Les réseaux sociaux regorgent de conseils pour augmenter sa productivité, mieux s’organiser, mieux utiliser divers logiciels comme Excel ou Notion. Certains influenceurs s’en sont même fait une spécialité. Le quotidien El País les a surnommés les “ninjas de la productivité” et s’est penché sur ce phénomène.

La pandémie a rendu cette tendance encore plus forte : “Nous avons entamé 2022 avec l’idée que la productivité était une qualité désirable, idéalisée et romantisée sur les médias sociaux, un trophée qui demande de la discipline, de l’inspiration, des rituels et des chefs de file.” En effet, la pandémie a fait naître chez de nombreuses personnes, déboussolées par les confinements et les cours ou le travail à distance, “la nostalgie de la discipline et des emplois du temps”. Elles sont donc allées chercher du réconfort chez les nouveaux gourous de la productivité qui œuvrent sur Instagram, YouTube et TikTok :

Ce sont tous des créateurs qui séduisent leurs publics avec des contenus concernant un logiciel ou une application particulière, ses raccourcis, ses petits trucs. Ces influenceurs constituent une partie puissante de l’écosystème des logiciels de productivité et de gestion de tâches, un écosystème qui représentera une valeur de 93,2 milliards d’euros en 2027, selon un rapport de [l’entreprise de conseil en études de marchés] Grand View Research.”

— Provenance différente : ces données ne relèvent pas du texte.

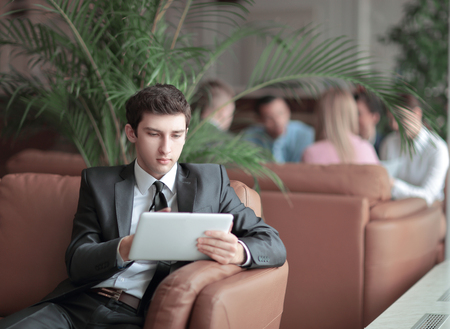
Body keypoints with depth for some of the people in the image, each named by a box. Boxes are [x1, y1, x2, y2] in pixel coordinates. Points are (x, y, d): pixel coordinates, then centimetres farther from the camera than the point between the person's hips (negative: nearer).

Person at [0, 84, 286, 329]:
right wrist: (125, 248, -19)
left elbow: (273, 246, 7)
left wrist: (238, 252, -19)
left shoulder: (210, 181, 13)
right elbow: (77, 263, 4)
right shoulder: (99, 182, 14)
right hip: (79, 304, 1)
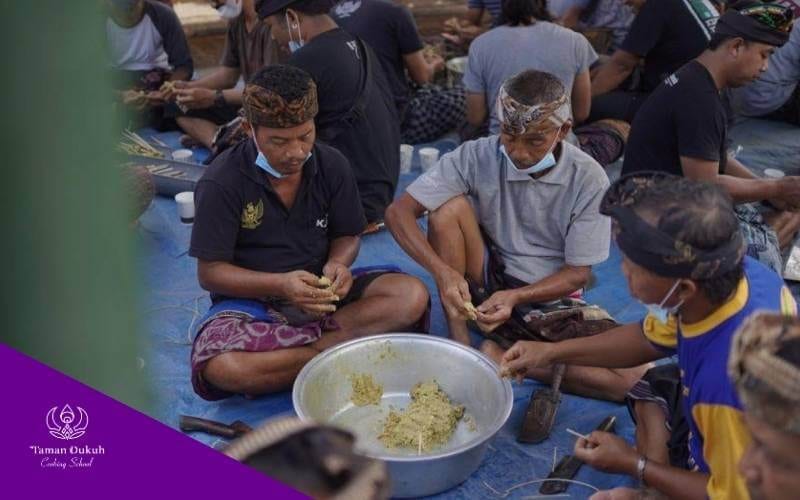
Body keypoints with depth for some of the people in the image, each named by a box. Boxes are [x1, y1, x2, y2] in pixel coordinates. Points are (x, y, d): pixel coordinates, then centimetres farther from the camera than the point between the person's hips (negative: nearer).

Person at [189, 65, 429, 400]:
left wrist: (338, 264, -18)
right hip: (251, 300, -3)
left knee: (413, 296, -20)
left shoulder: (332, 166, -4)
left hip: (320, 291, 4)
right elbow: (209, 271, -12)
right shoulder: (221, 183, -15)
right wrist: (280, 284, -27)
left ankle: (310, 346, -21)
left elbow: (347, 236, 7)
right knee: (220, 368, -37)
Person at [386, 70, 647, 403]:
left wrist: (516, 297, -26)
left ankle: (503, 355, -13)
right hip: (487, 283, 0)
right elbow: (398, 212, -18)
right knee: (449, 206, -26)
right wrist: (442, 271, -33)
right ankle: (459, 344, -17)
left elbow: (578, 273, -10)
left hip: (551, 296, 0)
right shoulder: (477, 157, -15)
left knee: (631, 374, -23)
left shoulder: (588, 180, -15)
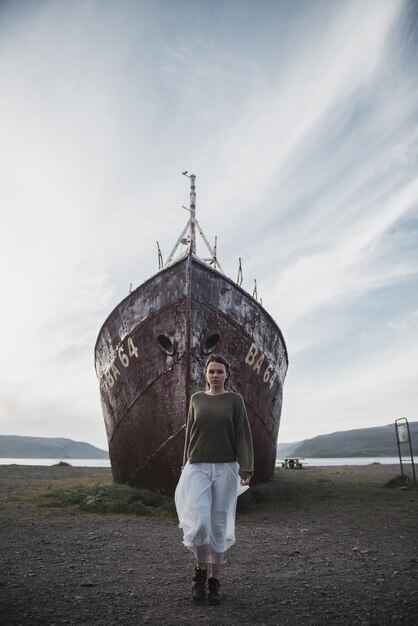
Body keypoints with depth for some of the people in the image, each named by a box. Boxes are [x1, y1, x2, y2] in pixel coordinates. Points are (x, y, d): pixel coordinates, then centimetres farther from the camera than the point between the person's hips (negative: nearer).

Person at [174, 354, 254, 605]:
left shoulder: (235, 400, 2)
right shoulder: (196, 399, 8)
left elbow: (243, 435, -3)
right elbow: (190, 434, 13)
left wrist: (246, 469, -11)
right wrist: (186, 465, 15)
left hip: (225, 468, -1)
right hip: (198, 468, 1)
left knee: (219, 525, 5)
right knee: (199, 524, -12)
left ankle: (215, 580, 22)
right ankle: (201, 569, 17)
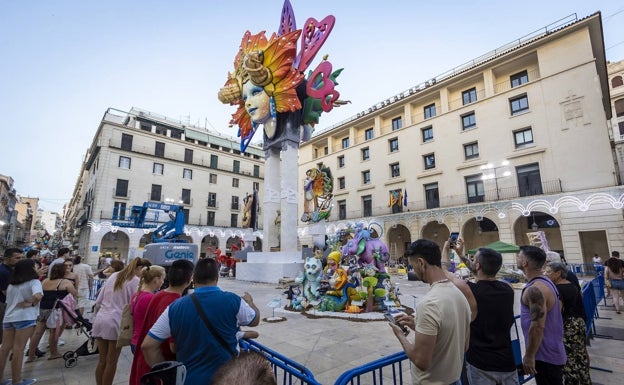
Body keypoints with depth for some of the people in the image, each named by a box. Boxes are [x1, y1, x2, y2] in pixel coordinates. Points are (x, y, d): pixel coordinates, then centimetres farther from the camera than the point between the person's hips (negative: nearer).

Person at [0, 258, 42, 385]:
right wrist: (31, 303, -8)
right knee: (18, 348, -2)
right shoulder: (33, 282, -10)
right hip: (25, 318, -7)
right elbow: (38, 296, -26)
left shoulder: (11, 284, 15)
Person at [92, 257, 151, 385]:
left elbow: (98, 301, 14)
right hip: (116, 323, -7)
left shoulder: (113, 276, 12)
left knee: (102, 361, 17)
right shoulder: (136, 281, -9)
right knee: (111, 362, 8)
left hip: (100, 321, 7)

El País cite l’exemple d’Amy Landino, “planificatrice, sorcière du temps et reine de la ‘technique de la tomate’”. La jeune femme a plus de 401 000 abonnés sur YouTube, à qui elle apprend comment “optimiser et remplir chaque case dans Google Calendar”. Son astuce : avoir le moins de temps mort possible en découpant ses journées en tranches de quatre phases où alternent des moments de travail de vingt-cinq minutes et des pauses de cinq minutes. Elle se chronomètre grâce à son minuteur de cuisine en forme de tomate, qui a donné son nom à sa “technique”. “Je vis dans mon Google Calendar, j’y note même mes heures de sommeil parce que le temps est une ressource finie”, explique Amy Landino.

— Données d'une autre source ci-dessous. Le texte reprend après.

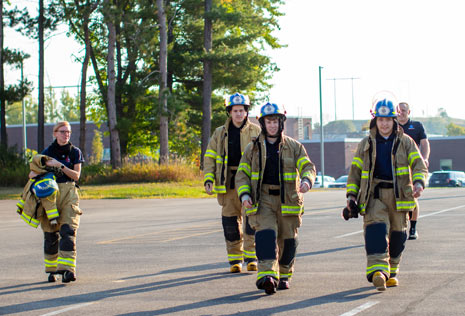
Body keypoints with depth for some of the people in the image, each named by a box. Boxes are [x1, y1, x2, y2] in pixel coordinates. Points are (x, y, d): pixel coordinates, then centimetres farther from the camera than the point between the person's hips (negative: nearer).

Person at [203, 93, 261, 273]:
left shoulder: (256, 132, 8)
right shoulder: (220, 134, 13)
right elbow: (209, 158, 11)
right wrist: (208, 179, -2)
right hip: (228, 183, 2)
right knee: (230, 220, 3)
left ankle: (251, 258, -7)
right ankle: (235, 259, 11)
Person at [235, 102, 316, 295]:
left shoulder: (294, 147, 6)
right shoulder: (253, 149, 9)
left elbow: (308, 167, -5)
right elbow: (242, 175, 9)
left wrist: (306, 181, -29)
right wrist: (244, 195, -10)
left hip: (287, 200, 1)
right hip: (262, 201, -1)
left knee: (287, 239, 6)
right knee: (265, 235, -20)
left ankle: (284, 275, 27)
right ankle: (267, 276, -31)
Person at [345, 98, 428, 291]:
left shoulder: (405, 142, 8)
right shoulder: (366, 144, 12)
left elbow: (419, 164, -1)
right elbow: (355, 171, 16)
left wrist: (419, 183, -21)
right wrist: (351, 194, 5)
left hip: (399, 195, 1)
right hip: (374, 195, -1)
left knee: (397, 234, 5)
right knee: (376, 229, -20)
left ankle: (391, 271, 22)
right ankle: (377, 271, -31)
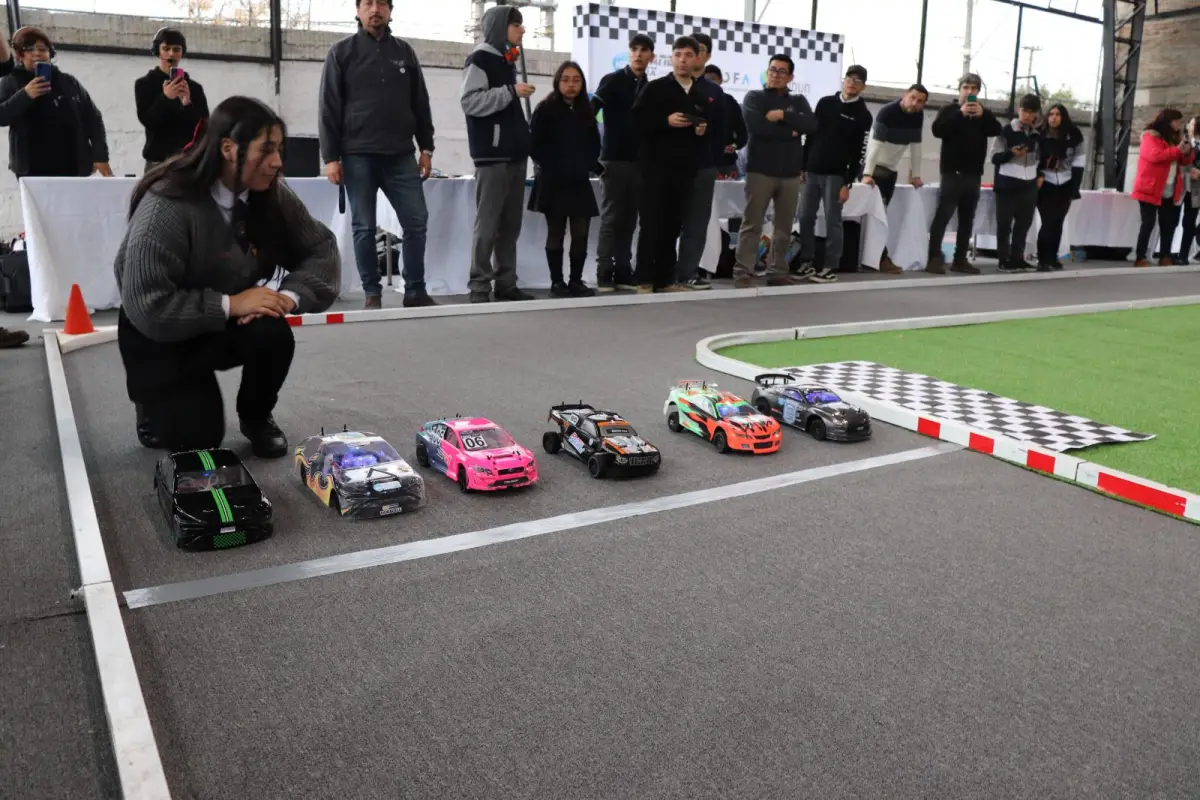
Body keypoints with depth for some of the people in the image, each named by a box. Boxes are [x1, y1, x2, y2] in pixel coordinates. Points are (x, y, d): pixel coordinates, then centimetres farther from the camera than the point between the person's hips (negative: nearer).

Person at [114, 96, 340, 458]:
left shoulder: (273, 196, -12)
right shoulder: (166, 207, -28)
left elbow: (321, 250, -9)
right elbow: (146, 305, -31)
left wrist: (289, 296, -27)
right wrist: (230, 304, -33)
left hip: (231, 324, 4)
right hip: (161, 335, -4)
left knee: (273, 332, -29)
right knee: (195, 439, -15)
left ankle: (256, 417, 1)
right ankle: (155, 400, 22)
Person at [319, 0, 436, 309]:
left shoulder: (404, 51, 13)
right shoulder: (341, 52, 4)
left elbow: (420, 104, 15)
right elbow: (329, 109, 0)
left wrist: (426, 147, 8)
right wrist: (330, 157, -7)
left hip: (401, 155, 3)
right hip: (358, 156, -2)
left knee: (416, 222, -2)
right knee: (364, 227, 1)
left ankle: (416, 291, 8)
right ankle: (372, 293, 10)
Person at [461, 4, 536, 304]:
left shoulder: (507, 61, 20)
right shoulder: (480, 58, -5)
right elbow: (470, 101, -16)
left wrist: (525, 137, 17)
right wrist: (511, 91, -19)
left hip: (514, 154, 8)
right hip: (492, 155, -8)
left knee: (511, 225, 8)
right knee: (488, 225, -8)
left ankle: (506, 284, 13)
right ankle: (479, 287, -4)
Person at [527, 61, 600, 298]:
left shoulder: (586, 111, 12)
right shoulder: (545, 109, -3)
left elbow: (594, 145, 16)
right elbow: (535, 145, -7)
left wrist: (588, 166, 0)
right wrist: (553, 168, -11)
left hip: (580, 182, 4)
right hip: (553, 182, -4)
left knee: (581, 233, 0)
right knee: (556, 233, 2)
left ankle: (576, 280, 10)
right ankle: (557, 281, 8)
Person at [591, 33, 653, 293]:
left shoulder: (650, 88, 13)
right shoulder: (612, 81, -1)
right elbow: (591, 112, -8)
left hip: (639, 161, 4)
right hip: (614, 159, -4)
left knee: (629, 220, 6)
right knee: (611, 218, -4)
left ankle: (623, 272, 11)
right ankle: (604, 274, -2)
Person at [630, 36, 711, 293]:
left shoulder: (703, 96, 15)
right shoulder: (655, 88, 2)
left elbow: (712, 128, 20)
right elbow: (637, 120, -6)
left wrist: (704, 130, -2)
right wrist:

Effrayant ? Excessif ? Certainement. Pour la génération Z, née entre 1997 et 2010, cela conduit à une exaltation qui peut mener au surmenage, avec en plus une impression de supériorité morale et le sentiment d’être des “demi-dieux de la méritocratie”. La “gamification” du travail est d’autant plus accrue que la moindre action peut-être observée et mesurée, selon Lee Humpreys, professeure au département de communication à l’université Cornell, aux États-Unis. Par ailleurs, cette survalorisation de la productivité fonctionne comme un antidote à l’incertitude liée à la pandémie et, aujourd’hui, à la guerre en Ukraine. “Les jeunes trouvent du réconfort à rester occupés et à s’immerger dans une culture de la productivité toxique”, renchérie le quotidien espagnol.

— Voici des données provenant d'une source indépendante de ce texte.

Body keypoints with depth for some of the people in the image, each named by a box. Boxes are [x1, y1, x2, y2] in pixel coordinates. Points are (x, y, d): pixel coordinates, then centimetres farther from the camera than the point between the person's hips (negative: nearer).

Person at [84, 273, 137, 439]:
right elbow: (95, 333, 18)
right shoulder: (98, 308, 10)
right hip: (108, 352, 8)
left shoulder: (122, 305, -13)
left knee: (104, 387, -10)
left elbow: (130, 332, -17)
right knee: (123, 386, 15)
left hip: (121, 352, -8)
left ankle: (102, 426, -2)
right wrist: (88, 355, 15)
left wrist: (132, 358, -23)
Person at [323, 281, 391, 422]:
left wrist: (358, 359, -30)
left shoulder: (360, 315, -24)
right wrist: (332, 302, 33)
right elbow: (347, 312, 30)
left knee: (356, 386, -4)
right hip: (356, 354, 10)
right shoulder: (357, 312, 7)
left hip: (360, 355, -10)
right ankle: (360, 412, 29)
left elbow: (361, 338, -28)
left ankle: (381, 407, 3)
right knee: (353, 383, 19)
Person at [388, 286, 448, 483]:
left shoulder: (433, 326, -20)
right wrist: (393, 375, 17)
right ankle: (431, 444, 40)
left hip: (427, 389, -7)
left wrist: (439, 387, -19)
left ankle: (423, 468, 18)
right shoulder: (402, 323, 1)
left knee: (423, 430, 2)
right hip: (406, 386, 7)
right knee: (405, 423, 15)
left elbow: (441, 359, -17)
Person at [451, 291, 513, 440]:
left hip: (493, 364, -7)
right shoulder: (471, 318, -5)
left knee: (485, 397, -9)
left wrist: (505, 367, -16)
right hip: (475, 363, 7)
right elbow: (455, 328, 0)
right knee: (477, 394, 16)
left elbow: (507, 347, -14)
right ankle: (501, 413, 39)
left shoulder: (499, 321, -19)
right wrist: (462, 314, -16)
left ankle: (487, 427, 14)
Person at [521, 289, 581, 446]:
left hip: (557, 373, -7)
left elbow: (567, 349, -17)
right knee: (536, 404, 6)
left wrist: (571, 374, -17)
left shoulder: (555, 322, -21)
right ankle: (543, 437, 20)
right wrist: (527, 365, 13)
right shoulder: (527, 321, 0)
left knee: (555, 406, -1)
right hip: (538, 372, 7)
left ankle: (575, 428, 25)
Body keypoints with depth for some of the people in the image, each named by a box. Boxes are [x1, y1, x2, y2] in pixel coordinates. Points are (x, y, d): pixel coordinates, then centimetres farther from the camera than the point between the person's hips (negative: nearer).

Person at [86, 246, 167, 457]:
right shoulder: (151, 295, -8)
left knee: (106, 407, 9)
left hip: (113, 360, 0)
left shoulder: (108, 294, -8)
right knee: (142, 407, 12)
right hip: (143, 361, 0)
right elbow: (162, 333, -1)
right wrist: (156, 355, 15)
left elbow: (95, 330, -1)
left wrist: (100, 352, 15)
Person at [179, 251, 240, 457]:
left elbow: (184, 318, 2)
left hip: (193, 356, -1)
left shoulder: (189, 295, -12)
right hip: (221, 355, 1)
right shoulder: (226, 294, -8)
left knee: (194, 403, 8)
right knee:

Les outils d’organisation sont particulièrement précieux pour une génération sursollicitée par les outils numériques. “Il n’est pas rare qu’elle se lance dans un ‘excelmanie’ ou cherche à avoir des pics de dopamine en remplissant des listes de choses à faire.” Tout cela est regrettable, selon Tracy Brower, sociologue et autrice de The Secrets to Happiness at Work (2021, inédit en français). Cette tendance peut mener à se sentir démotivé, sous pression, voire incapable d’agir. Pour Natalie Nixon, experte en créativité, cela supprime aussi le “travail invisible”, c’est-à-dire le temps non quantifiable laissé à l’observation, à la réflexion, aux associations d’idées, à l’intuition. Ce travail invisible est d’ailleurs, selon Nixon, “le seul travail humain qui survivra à la quatrième révolution industrielle”.